The evening went past so slow that i could do so many things at once. Haha how weird is it that i could actually miss that someone till i was heart sick. Hmm enough of that. So i dressed up in my Quicksilver T-shirt and Levi's Jeans. awaiting the for the strike of 8.30pm. And so, i had dinner alone. While watching TV. Just a fried egg and some vege with fish strips. 8.25pm my watch showed. So i went upstairs. Gave mama a kiss on the cheek and said good bye. Mama warned..well it sounded more like advice to me. She said i shouldnt be out too late.
I drove to Aman Suria to meet up with fellow SNC'ians. Lame may it sound but i think, it's somewhat an obsession that these people spend their time and money for a car. Had discussions with the president, Einhander and others like ikandarat,zasryn,udin,rusty,keegan,ic3,dir3woLf,dee and others. I paid RM10 for the official club sticker. It looks very nice even at first glance. We then went and paste the stickers on our cars respectively. I wasn't sure where to stick it. So hell it was. I went and stick up the sticker at the rear left window of Neo. Looked elegant. Truly.
A word of advice to myself. I loved the rims and the modifications the guys and gurls did to their cars.
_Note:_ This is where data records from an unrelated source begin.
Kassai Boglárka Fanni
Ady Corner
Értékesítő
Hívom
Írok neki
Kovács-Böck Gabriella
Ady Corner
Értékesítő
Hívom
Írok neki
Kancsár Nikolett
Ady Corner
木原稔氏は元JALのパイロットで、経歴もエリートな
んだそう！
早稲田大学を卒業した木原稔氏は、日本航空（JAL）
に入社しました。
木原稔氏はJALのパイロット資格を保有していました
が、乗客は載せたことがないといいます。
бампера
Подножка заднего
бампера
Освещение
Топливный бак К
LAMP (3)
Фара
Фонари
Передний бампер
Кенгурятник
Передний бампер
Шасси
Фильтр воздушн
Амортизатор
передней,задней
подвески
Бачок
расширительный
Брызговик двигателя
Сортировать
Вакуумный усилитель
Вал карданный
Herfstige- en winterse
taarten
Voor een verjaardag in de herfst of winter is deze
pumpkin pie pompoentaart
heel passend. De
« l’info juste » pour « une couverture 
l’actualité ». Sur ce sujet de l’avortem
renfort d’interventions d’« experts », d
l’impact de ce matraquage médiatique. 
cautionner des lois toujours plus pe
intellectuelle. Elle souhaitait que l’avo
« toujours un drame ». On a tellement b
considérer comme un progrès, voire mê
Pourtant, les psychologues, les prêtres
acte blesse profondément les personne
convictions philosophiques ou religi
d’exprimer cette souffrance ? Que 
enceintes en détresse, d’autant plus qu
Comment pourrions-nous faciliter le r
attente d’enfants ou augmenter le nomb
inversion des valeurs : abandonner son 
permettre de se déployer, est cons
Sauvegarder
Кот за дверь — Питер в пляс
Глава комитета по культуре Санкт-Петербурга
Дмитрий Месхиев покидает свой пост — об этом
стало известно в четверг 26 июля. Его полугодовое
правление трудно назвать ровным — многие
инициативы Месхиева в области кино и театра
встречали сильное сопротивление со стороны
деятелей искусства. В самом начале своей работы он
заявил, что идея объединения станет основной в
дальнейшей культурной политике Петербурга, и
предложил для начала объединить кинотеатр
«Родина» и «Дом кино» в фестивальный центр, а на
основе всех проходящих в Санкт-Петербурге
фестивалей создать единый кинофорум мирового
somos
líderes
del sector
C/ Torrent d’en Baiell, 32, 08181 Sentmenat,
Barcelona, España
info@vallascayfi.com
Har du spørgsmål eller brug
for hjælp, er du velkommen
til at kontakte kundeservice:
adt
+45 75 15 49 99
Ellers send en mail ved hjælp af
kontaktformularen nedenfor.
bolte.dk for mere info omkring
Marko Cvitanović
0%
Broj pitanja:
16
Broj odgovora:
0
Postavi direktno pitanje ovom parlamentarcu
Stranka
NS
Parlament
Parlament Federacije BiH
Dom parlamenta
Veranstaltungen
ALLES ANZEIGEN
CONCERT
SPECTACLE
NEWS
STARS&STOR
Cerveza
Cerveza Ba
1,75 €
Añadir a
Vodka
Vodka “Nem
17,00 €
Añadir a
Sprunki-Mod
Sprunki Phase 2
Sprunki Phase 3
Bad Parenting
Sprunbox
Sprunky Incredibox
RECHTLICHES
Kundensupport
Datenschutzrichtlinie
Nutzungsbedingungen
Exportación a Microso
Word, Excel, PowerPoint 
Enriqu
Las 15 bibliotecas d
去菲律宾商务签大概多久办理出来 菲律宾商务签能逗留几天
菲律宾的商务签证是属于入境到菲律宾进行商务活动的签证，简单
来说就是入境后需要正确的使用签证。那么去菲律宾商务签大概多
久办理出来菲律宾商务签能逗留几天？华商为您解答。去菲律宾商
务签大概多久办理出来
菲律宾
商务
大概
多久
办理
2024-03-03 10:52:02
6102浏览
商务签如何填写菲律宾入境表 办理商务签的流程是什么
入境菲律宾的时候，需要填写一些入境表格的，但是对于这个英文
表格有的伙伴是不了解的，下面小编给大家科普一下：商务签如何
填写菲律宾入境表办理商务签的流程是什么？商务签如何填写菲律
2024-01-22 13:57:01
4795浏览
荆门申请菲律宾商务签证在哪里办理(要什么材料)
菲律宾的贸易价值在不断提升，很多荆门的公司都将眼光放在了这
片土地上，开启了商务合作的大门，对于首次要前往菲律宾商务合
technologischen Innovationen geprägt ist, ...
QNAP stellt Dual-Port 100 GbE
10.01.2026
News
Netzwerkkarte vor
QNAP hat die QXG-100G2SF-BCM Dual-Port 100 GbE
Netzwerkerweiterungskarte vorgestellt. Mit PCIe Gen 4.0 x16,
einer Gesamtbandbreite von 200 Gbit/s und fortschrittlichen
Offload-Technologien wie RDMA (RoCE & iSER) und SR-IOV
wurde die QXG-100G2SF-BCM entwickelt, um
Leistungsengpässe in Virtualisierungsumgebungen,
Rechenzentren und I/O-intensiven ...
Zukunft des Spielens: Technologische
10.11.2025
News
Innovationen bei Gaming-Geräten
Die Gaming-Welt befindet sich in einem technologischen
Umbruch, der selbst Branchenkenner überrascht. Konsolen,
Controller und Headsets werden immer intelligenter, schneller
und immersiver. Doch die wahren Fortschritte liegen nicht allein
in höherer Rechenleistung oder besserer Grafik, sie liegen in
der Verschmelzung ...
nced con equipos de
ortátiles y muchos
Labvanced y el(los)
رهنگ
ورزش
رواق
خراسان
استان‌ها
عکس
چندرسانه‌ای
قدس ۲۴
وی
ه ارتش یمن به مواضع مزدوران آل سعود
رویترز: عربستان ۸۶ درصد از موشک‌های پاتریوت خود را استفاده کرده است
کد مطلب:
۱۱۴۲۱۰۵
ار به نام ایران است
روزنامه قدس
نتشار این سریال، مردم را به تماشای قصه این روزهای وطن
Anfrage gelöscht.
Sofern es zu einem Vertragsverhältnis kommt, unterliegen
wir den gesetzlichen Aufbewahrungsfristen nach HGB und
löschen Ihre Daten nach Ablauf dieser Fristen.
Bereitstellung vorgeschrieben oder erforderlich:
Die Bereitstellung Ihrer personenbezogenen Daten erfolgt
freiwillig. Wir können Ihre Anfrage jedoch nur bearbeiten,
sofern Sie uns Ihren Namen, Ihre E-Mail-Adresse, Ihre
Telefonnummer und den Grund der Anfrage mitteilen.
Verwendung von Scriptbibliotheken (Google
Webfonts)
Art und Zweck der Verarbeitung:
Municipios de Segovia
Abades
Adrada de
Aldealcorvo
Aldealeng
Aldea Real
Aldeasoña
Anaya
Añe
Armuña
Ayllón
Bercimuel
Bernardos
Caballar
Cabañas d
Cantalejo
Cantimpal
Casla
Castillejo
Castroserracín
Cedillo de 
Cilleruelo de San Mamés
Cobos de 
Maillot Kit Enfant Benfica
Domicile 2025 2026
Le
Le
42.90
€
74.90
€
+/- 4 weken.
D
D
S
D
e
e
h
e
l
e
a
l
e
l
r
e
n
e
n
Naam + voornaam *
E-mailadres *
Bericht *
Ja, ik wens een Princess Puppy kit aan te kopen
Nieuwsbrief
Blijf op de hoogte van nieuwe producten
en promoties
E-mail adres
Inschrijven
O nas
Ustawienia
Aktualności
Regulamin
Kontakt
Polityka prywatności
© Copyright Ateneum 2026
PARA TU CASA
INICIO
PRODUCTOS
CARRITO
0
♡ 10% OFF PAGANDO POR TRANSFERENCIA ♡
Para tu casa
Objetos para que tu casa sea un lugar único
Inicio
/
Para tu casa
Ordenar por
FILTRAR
But i kept thinking back. I don't need all those for now. Suit myself up with priorities for God's sake. And so i went home at exactly 10.30pm and reached home 5 minutes later. With my HID's on, the security guards were somewhat curious. So, the house was dark. Except for the pond lights. I gave the fishes their nightly feast. Pellets were flowing from right to left. Then i wondered. How is papa doing. He's in the Phillipines right now. Wonder what he's doing. Mama's asleep. So is Ira. Brother still on the machine chatting with his peeps. Then,i finally sat down. And started thinking of making a blog. It ended up like this. I wonder how this blog would look like in a months time. That is, if i had the time and energy to keep going on like this. But i'll try. I won't dissapoint too early.
The clouds and stars shut the night. The sun awaits eagerly i suppose over the other end. Waiting for its turn. I havent prayed my Isya' yet. In vain i am. Someone text me. Saying that she had problems with her life,parents and studies. So, the best treatment i could give was what people gave me. Prayer. Allah is always accepting us. Why not take the chance to open up to Him? I mean it won't cost u a thing. Anyway, tomorrow im going for friday prayers insyaAllah at 12.45pm. then im meeting with Nad, Jae and Zae *ironic,i know* in One Utama at 2.00. I think afiq will be there too. I miss them alot. Has been a very very long season since i've last seen them.
Alright, to sum up this set of post, i pray that the world is in safe hands tonight. And i hope tomorrow morning would be as aspiring to everyone. God bless. Salam.